Any info on Western Digital (WD) MTBF on Warranty Replacement drives?

Hi all-

Tried googling for “WD MTBF replacement drives” to find no info on this aspect. The drives I get back from Thailand always have a ‘white’ sticker, not the same red/white (at least for the Red and Red Pro NAS drives) sticker that comes on their retail drives.

I’m assuming these are simply refurbished drives, and I do recall previously that one of these warranty replacement drives died much sooner than a typical retail drive in one of my Synology boxes.

So my concern is if/when I throw in a warranty replacement if/when my ZFS (FreeNAS) array needs re-silvering that it may die during the resilvering process and potentially a lot worse on the Synology RAID boxes as they are older…?

There doesn’t seem to be much info in terms of MTBF on these warranty replacement drives or their performance standards.

Cheers M.

I presume they intentionally keep it vague, as they just use whatever passed their reform validation. Don’t they issue the refurb with a new, 1 year warranty, regardless of how long the warranty on the original had left?
The refurb would definitely have less life than a fresh drive, but performance should be about the same?

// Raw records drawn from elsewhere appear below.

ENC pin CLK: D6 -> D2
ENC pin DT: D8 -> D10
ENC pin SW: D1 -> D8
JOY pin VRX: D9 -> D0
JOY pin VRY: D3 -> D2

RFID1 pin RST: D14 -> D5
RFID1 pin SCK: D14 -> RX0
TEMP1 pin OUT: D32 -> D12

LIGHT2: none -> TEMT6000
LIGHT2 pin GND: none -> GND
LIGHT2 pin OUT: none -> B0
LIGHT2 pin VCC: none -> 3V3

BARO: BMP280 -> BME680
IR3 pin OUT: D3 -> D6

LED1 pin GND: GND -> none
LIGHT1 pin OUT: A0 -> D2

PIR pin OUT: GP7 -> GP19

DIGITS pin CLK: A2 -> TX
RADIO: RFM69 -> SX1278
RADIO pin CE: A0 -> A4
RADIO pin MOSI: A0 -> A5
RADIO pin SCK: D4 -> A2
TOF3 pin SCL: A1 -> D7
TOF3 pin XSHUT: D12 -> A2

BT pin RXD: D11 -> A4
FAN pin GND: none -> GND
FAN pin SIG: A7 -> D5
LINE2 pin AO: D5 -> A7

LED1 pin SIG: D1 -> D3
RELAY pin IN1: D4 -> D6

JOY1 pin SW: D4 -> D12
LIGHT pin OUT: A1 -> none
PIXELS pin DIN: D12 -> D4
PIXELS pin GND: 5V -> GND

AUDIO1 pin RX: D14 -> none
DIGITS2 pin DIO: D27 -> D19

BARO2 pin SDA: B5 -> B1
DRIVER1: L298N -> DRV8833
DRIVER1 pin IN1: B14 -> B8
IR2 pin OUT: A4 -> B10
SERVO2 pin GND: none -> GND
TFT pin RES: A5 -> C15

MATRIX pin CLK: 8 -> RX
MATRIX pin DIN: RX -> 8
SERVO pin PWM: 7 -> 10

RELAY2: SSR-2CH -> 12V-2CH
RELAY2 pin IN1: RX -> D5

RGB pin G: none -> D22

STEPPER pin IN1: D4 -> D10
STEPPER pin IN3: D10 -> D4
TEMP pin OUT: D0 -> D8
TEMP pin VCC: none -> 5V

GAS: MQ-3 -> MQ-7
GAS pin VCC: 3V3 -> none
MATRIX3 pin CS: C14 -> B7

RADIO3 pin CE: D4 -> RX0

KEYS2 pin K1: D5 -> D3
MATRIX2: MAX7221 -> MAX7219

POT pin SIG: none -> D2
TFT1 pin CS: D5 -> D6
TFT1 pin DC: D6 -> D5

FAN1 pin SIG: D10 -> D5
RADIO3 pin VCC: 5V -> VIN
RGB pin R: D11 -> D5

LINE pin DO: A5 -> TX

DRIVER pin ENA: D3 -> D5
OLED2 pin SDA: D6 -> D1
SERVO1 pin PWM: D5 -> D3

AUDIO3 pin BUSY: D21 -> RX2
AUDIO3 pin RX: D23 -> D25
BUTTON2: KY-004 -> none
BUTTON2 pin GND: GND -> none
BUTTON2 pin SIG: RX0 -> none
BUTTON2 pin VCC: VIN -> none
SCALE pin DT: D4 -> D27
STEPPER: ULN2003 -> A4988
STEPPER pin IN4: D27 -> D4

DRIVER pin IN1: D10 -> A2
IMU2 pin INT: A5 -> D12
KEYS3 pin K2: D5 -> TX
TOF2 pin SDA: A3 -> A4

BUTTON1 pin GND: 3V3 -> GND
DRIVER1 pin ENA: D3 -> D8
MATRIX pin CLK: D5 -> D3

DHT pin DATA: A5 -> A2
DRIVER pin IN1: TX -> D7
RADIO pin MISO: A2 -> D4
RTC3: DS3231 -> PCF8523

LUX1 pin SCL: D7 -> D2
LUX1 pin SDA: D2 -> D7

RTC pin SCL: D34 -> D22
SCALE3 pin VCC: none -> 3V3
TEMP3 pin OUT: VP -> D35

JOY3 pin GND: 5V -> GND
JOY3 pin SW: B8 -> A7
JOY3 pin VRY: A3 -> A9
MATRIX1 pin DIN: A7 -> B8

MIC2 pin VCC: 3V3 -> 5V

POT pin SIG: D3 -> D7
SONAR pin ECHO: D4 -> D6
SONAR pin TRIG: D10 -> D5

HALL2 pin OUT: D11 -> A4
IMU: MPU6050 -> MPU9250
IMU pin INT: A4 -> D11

when i had to warranty a WD drive a 3 or 4 years ago, i got a refurb back with the remaining warranty on the original purchase. this drive is still in use today with no issues. the original drive had a 3 year warranty as i recall, i bought that sometime in 2014.

It really depends upon the series or model of a drive, I’ve known users/workplaces who received either refurb or new drive based on their supply channel–failure rates on WD “Factory Refurbs” are no different than a “new drive” bath tub curve, some “Factory Refurbs” are typically QA tested drives which can no-longer be considered “new” and other “refurbs” could fall under a mix of customer/retail returns with a potential of a shorter MTBF. Generally you can’t check a refurb drive as some OEMs reset/recalculate the SMART status including the power-on-hours.

Most companies should be “testing” their refurbs, I’ve heard of fewer WD refurbs failing in the typical 3yr time frame–Seagate refurbs tend to follow a bath tub curve they either fail within 3-6 months or last 6 yrs :open_mouth: (their 3TB HDD series is proof of this, a high number were bad either from a firmware or QA side of things with replacements being equally as questionable–if the drive from that dark era managed to last 2yrs, it was pure luck)

It’s always a good idea to do a 100% write/read cycle on new drives. If they are going to die early that often shows up faults like reallocated sectors which give you a hint. Only problem is it takes so long on large drives.